Poznań nie tylko Targami stoi. Nie jest znany tylko i wyłącznie z wioślarstwa, Malty, Lecha, czy Koziołków. To miejsce o ogromnym potencjale, pełne żywych i przedsiębiorczych, ale i lubiących się bawić ludzi. Mikstura pracowitości, zorganizowania i witalności.

Ostatnio Poznań zaskoczyła pewna nominacja i związane z nią, jak wcześniej myślano, lokalne zmiany kadrowe. Szefową Warty Poznań została Izabela Łukomska – Pyżalska. Resume tejże Pani jest dosyć bogate, zważywszy choćby na fakt, iż jako jedna z niewielu Polek może się pochwalić znajomością z Hugh Hefnerem. Ale, że klubikiem zajęła się mizernym (walczy o utrzymanie w pierwszej lidze) potraktowano całe to zdarzenie, jako ciekawostkę medialną. Nic bardziej mylnego. Pani Łukomska – Pyżalska postanowiła ostro wziąć się do roboty.

Warta zaczęła być rozpoznawalna. W sobotę 26 lutego w Kinepolis urządzono galę, na której zaprezentowano odmieniony klub. Zawodnicy pokazali się w skrojonych na miarę garniturach z emblematami klubu, prym wiodła nowa Pani Prezes. Wydarzenie się udało ? o klubie zaczęło się robić coraz głośniej. Genialnym pomysłem było wykorzystanie motywu Dnia Kobiet. W popularnym Starym Browarze można było spotkać elegancko ubranych zawodników rozdających paniom tulipany. Pomysł według mnie super ? prosty, ale o niesamowicie mocnym przekazie. W międzyczasie na strony klubu wrzucono także zdjęcia z niedawnych sesji fotograficznych.  

O skuteczności opisanych działań mogliśmy się niedawno przekonać. Na mecz z GKS-em Katowice zaproszono niemalże wszystkich poznaniaków. I co się okazało? Odzew przerósł najśmielsze oczekiwania. Wcześniej na mecze Warty chodziło około dwóch tysięcy ludzi. Tym razem pojawiło się ich ponad dwadzieścia! Kibiców było tak dużo, że niemalże zablokowaniu uległa cała południowo ? zachodnia część miasta.

Całe wydarzenie jest dla mnie czymś wspaniałym. Nie chodzi tu o całą tę otoczkę marketingową i o reakcję ludzi. Sukcesem jest dla mnie to, że na mecz przyszło masę, ale to masę rodzin z dziećmi. Od takich małych, do kilkunastoletnich. Z proporczykami, balonikami. Dzięki temu wydarzeniu udało się uświęcić nie tylko sam klub, czy tradycyjną z rosołem niedzielę. Okazało się, że na mecze można chodzić nie czując się zagrożonym, nie bojąc się o nadmierną agresywność czy obelżywość kibiców. Po raz pierwszy chyba w tej części Polski pokazano, że mecz może być wydarzeniem rodzinnym. Takim ze spacerem na świeżym powietrzu, takim z domową atmosferą. Bez napięć, zgrzytów i animozji.
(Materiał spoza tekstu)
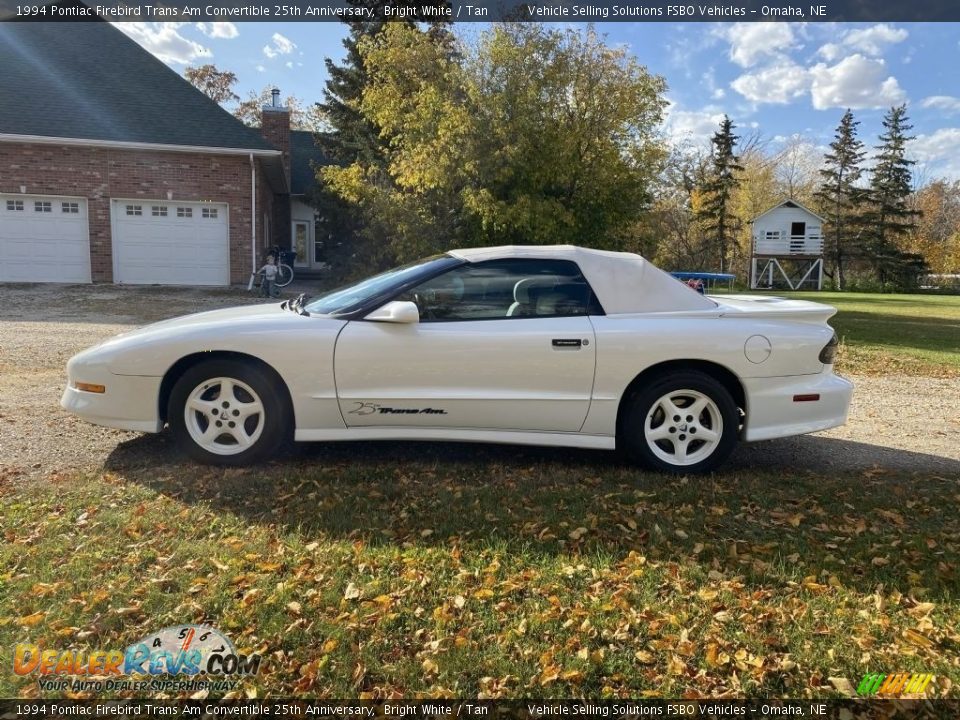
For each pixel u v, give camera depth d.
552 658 2.28
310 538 3.12
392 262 16.78
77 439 4.54
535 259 4.17
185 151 16.06
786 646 2.38
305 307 4.42
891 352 10.62
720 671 2.24
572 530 3.26
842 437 5.23
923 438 5.22
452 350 3.96
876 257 44.09
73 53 16.88
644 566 2.91
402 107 15.01
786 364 4.15
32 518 3.25
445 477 4.01
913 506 3.65
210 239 16.75
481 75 14.05
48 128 15.28
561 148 13.91
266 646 2.31
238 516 3.34
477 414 4.05
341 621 2.45
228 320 4.09
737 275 45.59
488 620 2.49
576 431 4.13
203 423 4.09
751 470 4.30
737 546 3.13
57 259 15.91
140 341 3.98
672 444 4.18
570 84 14.38
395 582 2.73
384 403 3.99
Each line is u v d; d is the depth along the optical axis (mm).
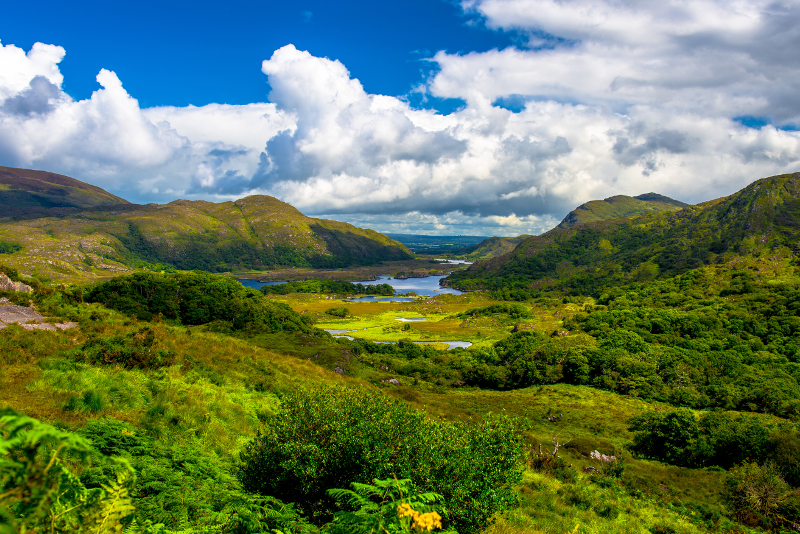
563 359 91562
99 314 26797
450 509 8102
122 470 4723
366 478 7789
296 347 75812
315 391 9969
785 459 37250
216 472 8469
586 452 41219
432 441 8766
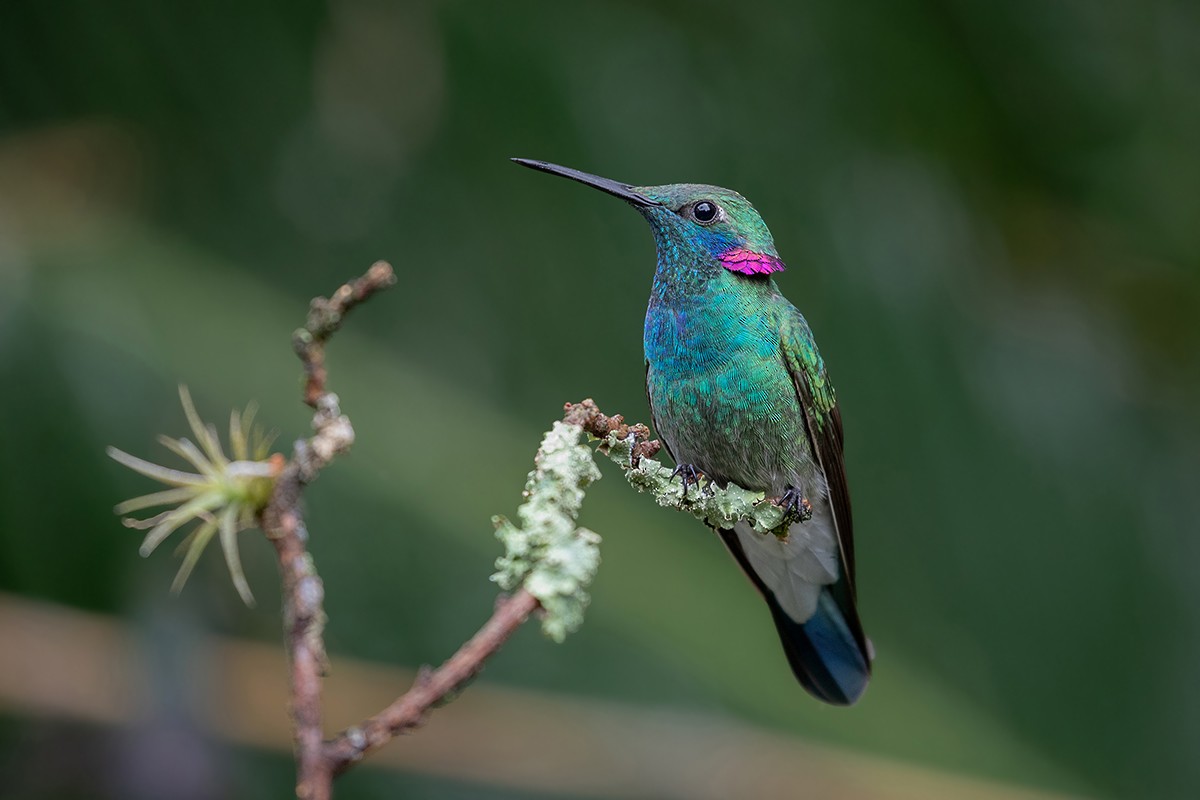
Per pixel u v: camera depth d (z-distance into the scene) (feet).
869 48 35.76
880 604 29.86
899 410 31.65
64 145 27.89
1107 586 31.35
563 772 26.27
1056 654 29.96
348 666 25.50
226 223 28.40
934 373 32.24
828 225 33.35
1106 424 33.86
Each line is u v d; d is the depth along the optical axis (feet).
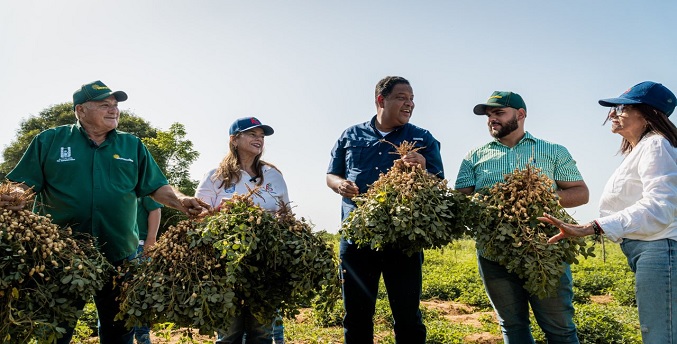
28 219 13.48
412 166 15.55
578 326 31.42
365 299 17.13
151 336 28.25
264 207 17.11
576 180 17.04
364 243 15.44
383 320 35.45
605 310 39.78
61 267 13.60
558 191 16.84
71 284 13.29
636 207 12.99
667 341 12.67
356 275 17.11
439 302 50.49
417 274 16.81
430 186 15.19
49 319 13.23
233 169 17.28
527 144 17.16
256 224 14.44
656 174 12.95
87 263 13.87
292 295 14.71
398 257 16.75
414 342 16.89
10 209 13.51
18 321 12.72
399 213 14.40
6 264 12.76
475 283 56.49
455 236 15.76
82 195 15.96
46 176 16.12
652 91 13.58
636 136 13.98
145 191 17.48
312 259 14.51
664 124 13.55
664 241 12.98
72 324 13.55
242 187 17.24
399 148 16.22
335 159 18.97
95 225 16.08
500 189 15.55
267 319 15.40
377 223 14.76
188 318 13.64
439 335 29.09
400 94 17.26
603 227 13.16
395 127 17.90
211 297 13.42
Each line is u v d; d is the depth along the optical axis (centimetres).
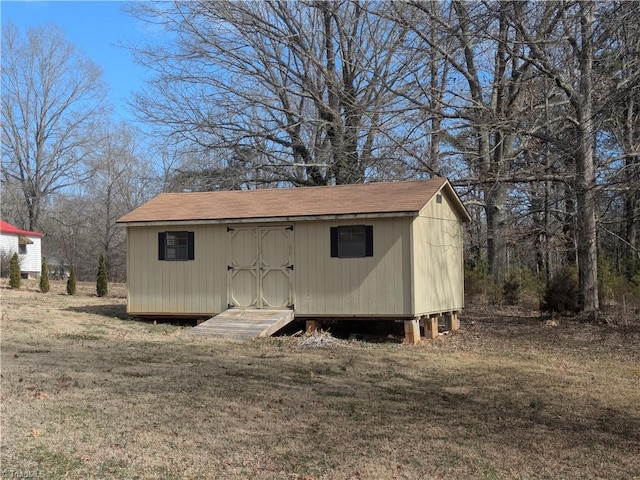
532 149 1834
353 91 2444
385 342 1275
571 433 617
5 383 737
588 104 1470
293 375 868
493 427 628
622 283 1827
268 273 1370
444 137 2061
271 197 1494
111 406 652
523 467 510
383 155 2103
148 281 1473
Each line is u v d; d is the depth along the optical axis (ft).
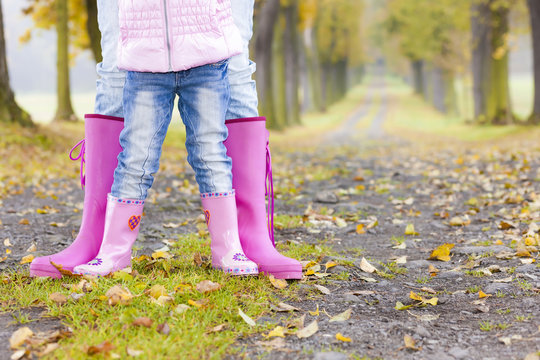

I wiecie, co mi się w tym wszystkim najbardziej podoba? Że jest to zasługa nowej Pani Prezes. Przyszłość na pewno zweryfikuje dalsze działania klubu, ale dobrze, że w końcu pojawił się ktoś, kto zaprezentował europejskie standardy także w dziedzinie organizacji imprez sportowych. Bo, jak się okazuje, na Lecha Poznań w tej materii dalej niestety nie ma co liczyć.